- Problem description -
Write out the material in full, matching each line exactly.
(Data under study begins)
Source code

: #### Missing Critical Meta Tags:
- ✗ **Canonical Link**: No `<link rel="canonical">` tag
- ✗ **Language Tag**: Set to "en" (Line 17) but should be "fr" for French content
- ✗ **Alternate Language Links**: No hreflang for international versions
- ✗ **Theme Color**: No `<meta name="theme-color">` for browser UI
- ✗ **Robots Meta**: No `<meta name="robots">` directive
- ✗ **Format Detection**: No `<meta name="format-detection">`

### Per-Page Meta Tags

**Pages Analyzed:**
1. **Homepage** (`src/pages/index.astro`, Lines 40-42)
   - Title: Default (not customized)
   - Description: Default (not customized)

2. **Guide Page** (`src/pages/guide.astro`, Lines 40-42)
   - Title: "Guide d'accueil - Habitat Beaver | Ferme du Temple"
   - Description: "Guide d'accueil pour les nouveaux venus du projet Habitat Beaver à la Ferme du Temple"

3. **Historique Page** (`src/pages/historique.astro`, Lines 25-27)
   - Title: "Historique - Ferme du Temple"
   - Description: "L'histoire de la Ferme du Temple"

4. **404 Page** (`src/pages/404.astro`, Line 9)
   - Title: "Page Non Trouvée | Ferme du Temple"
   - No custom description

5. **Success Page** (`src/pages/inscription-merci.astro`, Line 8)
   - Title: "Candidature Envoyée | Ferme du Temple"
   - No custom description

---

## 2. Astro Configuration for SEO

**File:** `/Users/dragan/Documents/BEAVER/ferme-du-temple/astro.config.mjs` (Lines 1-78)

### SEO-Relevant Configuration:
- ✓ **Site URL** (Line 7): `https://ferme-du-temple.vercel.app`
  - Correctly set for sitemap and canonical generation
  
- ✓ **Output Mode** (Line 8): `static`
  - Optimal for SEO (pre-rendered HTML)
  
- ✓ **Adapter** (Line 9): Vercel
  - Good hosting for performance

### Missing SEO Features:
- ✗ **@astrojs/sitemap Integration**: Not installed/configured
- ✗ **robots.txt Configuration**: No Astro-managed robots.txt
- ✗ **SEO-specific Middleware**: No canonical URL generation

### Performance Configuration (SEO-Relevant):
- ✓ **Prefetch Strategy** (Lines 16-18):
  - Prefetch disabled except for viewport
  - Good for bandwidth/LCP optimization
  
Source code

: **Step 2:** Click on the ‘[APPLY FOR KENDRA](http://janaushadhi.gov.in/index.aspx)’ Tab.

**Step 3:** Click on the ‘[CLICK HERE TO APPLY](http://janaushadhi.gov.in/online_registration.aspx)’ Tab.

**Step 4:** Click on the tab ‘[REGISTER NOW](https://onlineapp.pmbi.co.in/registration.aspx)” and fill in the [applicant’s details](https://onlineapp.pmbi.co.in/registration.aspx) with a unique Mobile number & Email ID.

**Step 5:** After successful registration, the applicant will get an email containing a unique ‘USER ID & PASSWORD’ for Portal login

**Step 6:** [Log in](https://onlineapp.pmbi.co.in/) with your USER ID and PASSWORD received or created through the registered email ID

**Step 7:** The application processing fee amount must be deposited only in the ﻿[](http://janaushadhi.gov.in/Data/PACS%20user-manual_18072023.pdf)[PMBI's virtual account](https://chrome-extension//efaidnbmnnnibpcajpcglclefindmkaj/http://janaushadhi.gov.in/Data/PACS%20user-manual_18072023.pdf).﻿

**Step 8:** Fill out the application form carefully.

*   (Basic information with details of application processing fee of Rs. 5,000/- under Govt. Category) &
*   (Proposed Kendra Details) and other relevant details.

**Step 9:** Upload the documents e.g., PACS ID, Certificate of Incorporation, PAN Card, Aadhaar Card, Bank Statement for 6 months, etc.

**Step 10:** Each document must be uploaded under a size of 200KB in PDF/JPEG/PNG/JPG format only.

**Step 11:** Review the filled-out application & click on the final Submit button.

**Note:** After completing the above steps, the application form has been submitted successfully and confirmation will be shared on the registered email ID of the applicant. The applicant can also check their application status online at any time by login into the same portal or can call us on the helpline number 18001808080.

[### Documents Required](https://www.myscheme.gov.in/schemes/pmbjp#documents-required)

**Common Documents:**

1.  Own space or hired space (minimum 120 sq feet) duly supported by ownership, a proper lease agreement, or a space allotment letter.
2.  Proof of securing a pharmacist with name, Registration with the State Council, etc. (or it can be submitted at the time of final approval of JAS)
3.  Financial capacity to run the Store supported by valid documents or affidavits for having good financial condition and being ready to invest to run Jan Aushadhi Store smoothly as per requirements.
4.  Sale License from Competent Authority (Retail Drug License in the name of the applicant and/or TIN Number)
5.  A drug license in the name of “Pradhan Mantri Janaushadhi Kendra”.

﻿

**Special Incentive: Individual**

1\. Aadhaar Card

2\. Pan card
(Data under study ends)
- Exercise solution -
Source code

: #### Missing Critical Meta Tags:
- ✗ **Canonical Link**: No `<link rel="canonical">` tag
- ✗ **Language Tag**: Set to "en" (Line 17) but should be "fr" for French content
- ✗ **Alternate Language Links**: No hreflang for international versions
- ✗ **Theme Color**: No `<meta name="theme-color">` for browser UI
- ✗ **Robots Meta**: No `<meta name="robots">` directive
- ✗ **Format Detection**: No `<meta name="format-detection">`

### Per-Page Meta Tags

**Pages Analyzed:**
1. **Homepage** (`src/pages/index.astro`, Lines 40-42)
   - Title: Default (not customized)
   - Description: Default (not customized)

2. **Guide Page** (`src/pages/guide.astro`, Lines 40-42)
   - Title: "Guide d'accueil - Habitat Beaver | Ferme du Temple"
   - Description: "Guide d'accueil pour les nouveaux venus du projet Habitat Beaver à la Ferme du Temple"

3. **Historique Page** (`src/pages/historique.astro`, Lines 25-27)
   - Title: "Historique - Ferme du Temple"
   - Description: "L'histoire de la Ferme du Temple"

4. **404 Page** (`src/pages/404.astro`, Line 9)
   - Title: "Page Non Trouvée | Ferme du Temple"
   - No custom description

5. **Success Page** (`src/pages/inscription-merci.astro`, Line 8)
   - Title: "Candidature Envoyée | Ferme du Temple"
   - No custom description

---

## 2. Astro Configuration for SEO

**File:** `/Users/dragan/Documents/BEAVER/ferme-du-temple/astro.config.mjs` (Lines 1-78)

### SEO-Relevant Configuration:
- ✓ **Site URL** (Line 7): `https://ferme-du-temple.vercel.app`
  - Correctly set for sitemap and canonical generation
  
- ✓ **Output Mode** (Line 8): `static`
  - Optimal for SEO (pre-rendered HTML)
  
- ✓ **Adapter** (Line 9): Vercel
  - Good hosting for performance

### Missing SEO Features:
- ✗ **@astrojs/sitemap Integration**: Not installed/configured
- ✗ **robots.txt Configuration**: No Astro-managed robots.txt
- ✗ **SEO-specific Middleware**: No canonical URL generation

### Performance Configuration (SEO-Relevant):
- ✓ **Prefetch Strategy** (Lines 16-18):
  - Prefetch disabled except for viewport
  - Good for bandwidth/LCP optimization
  
Source code

: **Step 2:** Click on the ‘[APPLY FOR KENDRA](http://janaushadhi.gov.in/index.aspx)’ Tab.

**Step 3:** Click on the ‘[CLICK HERE TO APPLY](http://janaushadhi.gov.in/online_registration.aspx)’ Tab.

**Step 4:** Click on the tab ‘[REGISTER NOW](https://onlineapp.pmbi.co.in/registration.aspx)” and fill in the [applicant’s details](https://onlineapp.pmbi.co.in/registration.aspx) with a unique Mobile number & Email ID.

**Step 5:** After successful registration, the applicant will get an email containing a unique ‘USER ID & PASSWORD’ for Portal login

**Step 6:** [Log in](https://onlineapp.pmbi.co.in/) with your USER ID and PASSWORD received or created through the registered email ID

**Step 7:** The application processing fee amount must be deposited only in the ﻿[](http://janaushadhi.gov.in/Data/PACS%20user-manual_18072023.pdf)[PMBI's virtual account](https://chrome-extension//efaidnbmnnnibpcajpcglclefindmkaj/http://janaushadhi.gov.in/Data/PACS%20user-manual_18072023.pdf).﻿

**Step 8:** Fill out the application form carefully.

*   (Basic information with details of application processing fee of Rs. 5,000/- under Govt. Category) &
*   (Proposed Kendra Details) and other relevant details.

**Step 9:** Upload the documents e.g., PACS ID, Certificate of Incorporation, PAN Card, Aadhaar Card, Bank Statement for 6 months, etc.

**Step 10:** Each document must be uploaded under a size of 200KB in PDF/JPEG/PNG/JPG format only.

**Step 11:** Review the filled-out application & click on the final Submit button.

**Note:** After completing the above steps, the application form has been submitted successfully and confirmation will be shared on the registered email ID of the applicant. The applicant can also check their application status online at any time by login into the same portal or can call us on the helpline number 18001808080.

[### Documents Required](https://www.myscheme.gov.in/schemes/pmbjp#documents-required)

**Common Documents:**

1.  Own space or hired space (minimum 120 sq feet) duly supported by ownership, a proper lease agreement, or a space allotment letter.
2.  Proof of securing a pharmacist with name, Registration with the State Council, etc. (or it can be submitted at the time of final approval of JAS)
3.  Financial capacity to run the Store supported by valid documents or affidavits for having good financial condition and being ready to invest to run Jan Aushadhi Store smoothly as per requirements.
4.  Sale License from Competent Authority (Retail Drug License in the name of the applicant and/or TIN Number)
5.  A drug license in the name of “Pradhan Mantri Janaushadhi Kendra”.

﻿

**Special Incentive: Individual**

1\. Aadhaar Card

2\. Pan card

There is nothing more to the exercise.